The visitors center and the bicycle-pedestrian path along the reconstructed Route 52 causeway are now scheduled to open sometime in March, a state Department of Transportation spokesman said Friday.
The "final project closeout" is now targeted for mid-May, according to spokesman Joe Dee.
The two amenities are the final pieces of the most expensive bridge project New Jersey has ever completed: a six-year, $400 million replacement of the 2.2-mile causeway that serves as the main route into Ocean City for residents and visitors.
The project had originally been scheduled to finish by the end of the calendar year. But in December, officials had set a new target date of Jan. 31.
Superstorm Sandy on Oct. 29 had caused damage and delays as crews worked to restore a wetlands area below the new Ninth Street Bridge — using the new visitors center for access. That project and work to remove a temporary ramp are complete, and crews are now working to complete roadwork providing access to the visitors center.

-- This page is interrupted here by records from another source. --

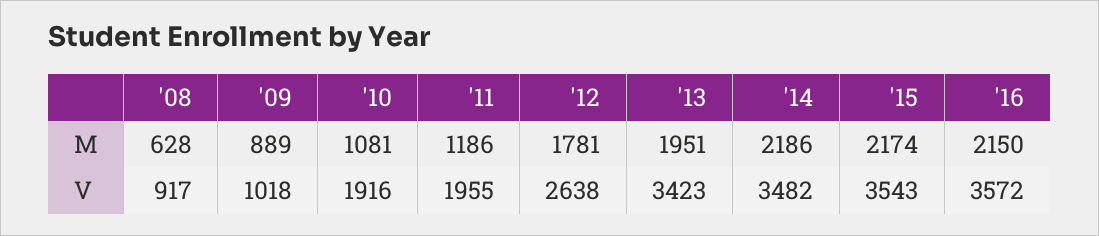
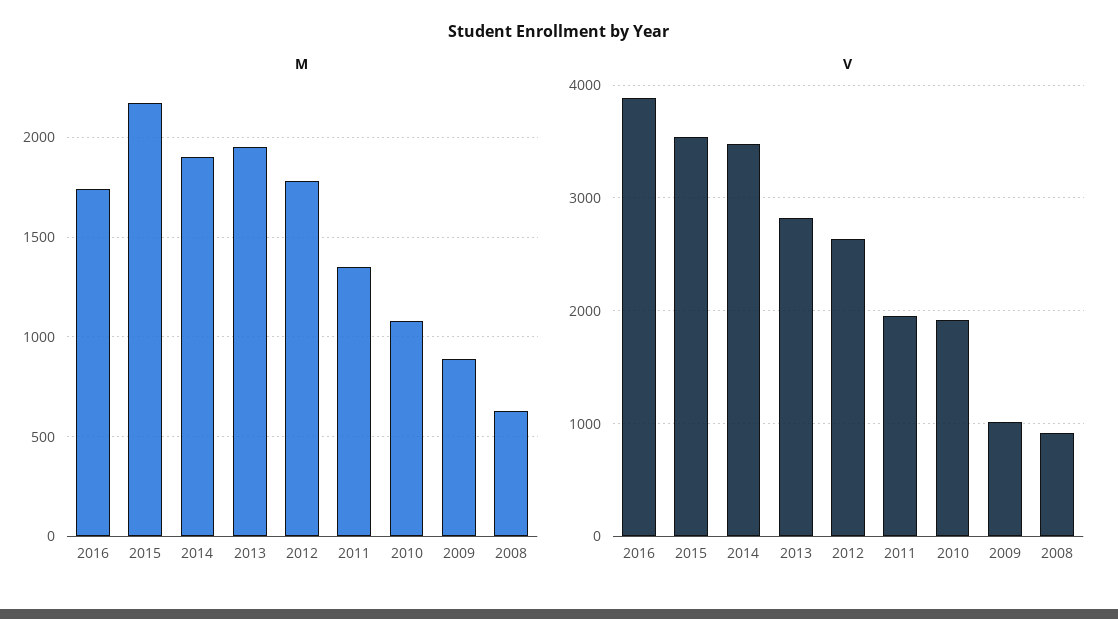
  {
    "M": {
      "'08": 628,
      "'09": 889,
      "'10": 1081,
-     "'11": 1186,
+     "'11": 1350,
      "'12": 1781,
      "'13": 1951,
-     "'14": 2186,
+     "'14": 1900,
      "'15": 2174,
-     "'16": 2150
+     "'16": 1750
    },
    "V": {
      "'08": 917,
      "'09": 1018,
      "'10": 1916,
      "'11": 1955,
      "'12": 2638,
-     "'13": 3423,
+     "'13": 2800,
      "'14": 3482,
      "'15": 3543,
-     "'16": 3572
+     "'16": 3900
    }
  }

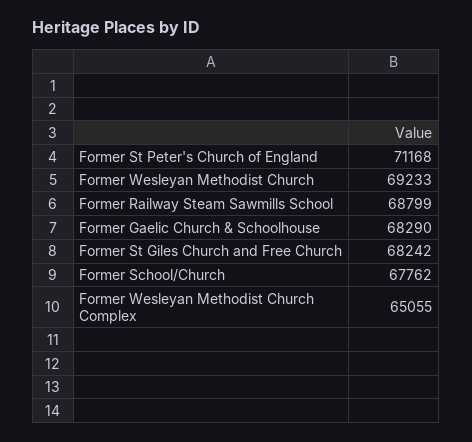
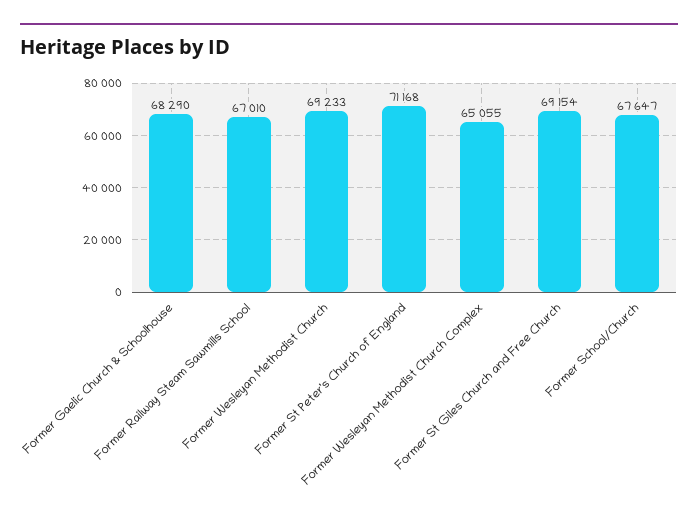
  {
    "Former St Peter's Church of England": 71168,
    "Former Wesleyan Methodist Church": 69233,
-   "Former Railway Steam Sawmills School": 68799,
+   "Former Railway Steam Sawmills School": 67010,
    "Former Gaelic Church & Schoolhouse": 68290,
-   "Former St Giles Church and Free Church": 68242,
+   "Former St Giles Church and Free Church": 69154,
-   "Former School/Church": 67762,
+   "Former School/Church": 67647,
    "Former Wesleyan Methodist Church Complex": 65055
  }

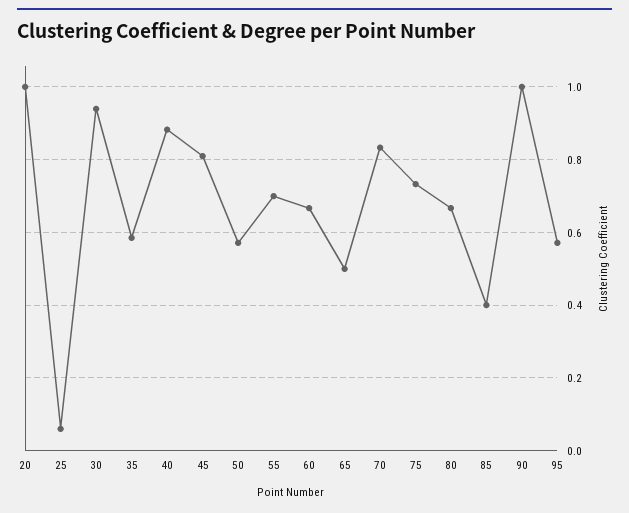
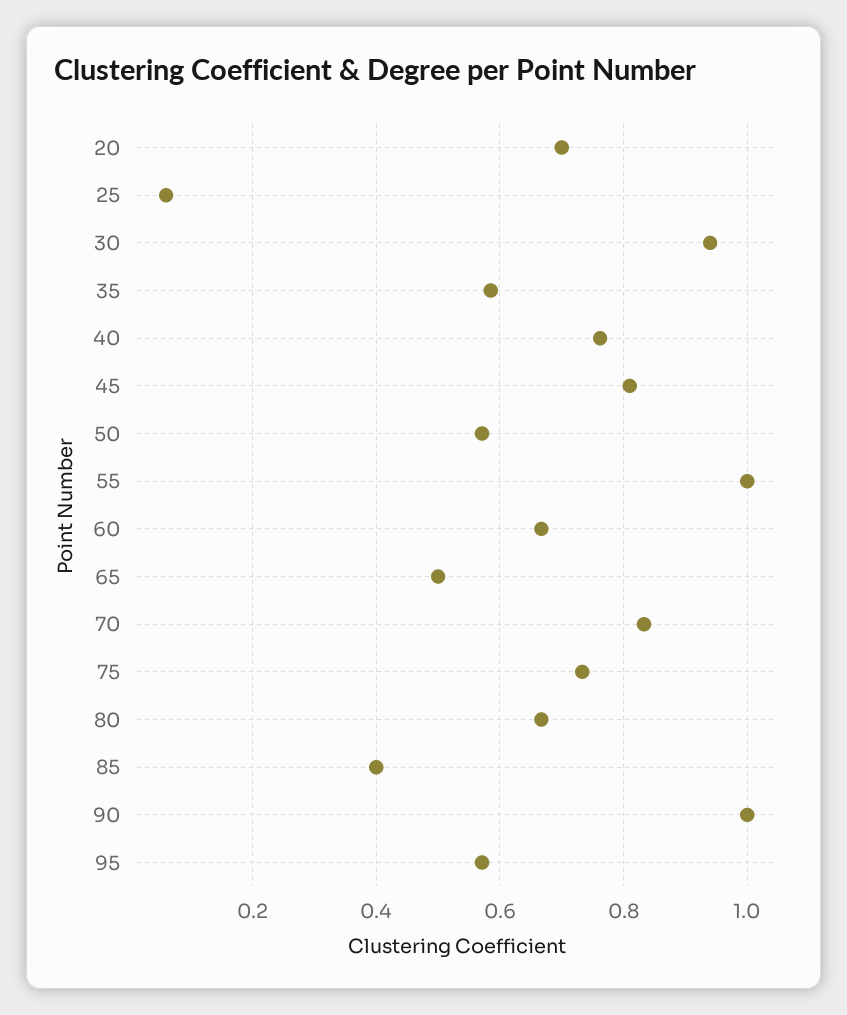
  {
-   "20": 1,
+   "20": 0.7,
    "25": 0.06,
    "30": 0.94,
    "35": 0.58,
-   "40": 0.88,
+   "40": 0.76,
    "45": 0.82,
    "50": 0.58,
-   "55": 0.7,
+   "55": 1,
    "60": 0.66,
    "65": 0.5,
    "70": 0.84,
    "75": 0.74,
    "80": 0.66,
    "85": 0.4,
    "90": 1,
    "95": 0.58
  }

Colored lighting on the supports below the bridge were recently added, providing an aesthetic and functional (markers for boat traffic) element to the project, Dee said.
He said final costs for the project are not yet available, and he did not know if there would be penalties for the delays in the completion of the project.
The causeway opened to car traffic in May with two new towering fixed-span bridges and an elevated roadway connecting them. But construction crews have been continuing work on a new mid-causeway visitors center, fishing piers, boat ramps and the separated pedestrian/bicycle path.
Michele Gillian, executive director of the Ocean Regional Chamber of Commerce, which will staff the new visitors center on the causeway, said in December that the Chamber had hoped to move in on March 1.
The Chamber will now hope for a move before Easter, which arrives early this year (March 31).
Gillian said the existing Welcome Center at Ninth Street and Simpson Avenue will remain open and provide the same services for at least six months as a transition.
Parts of the separate lane for bicycles and pedestrians have been open, and a new ramp that loops underneath the new bridge on the Somers Point side is also open. The ramp provides easy access to Bay Avenue without crossing the busy intersection at the end of the causeway.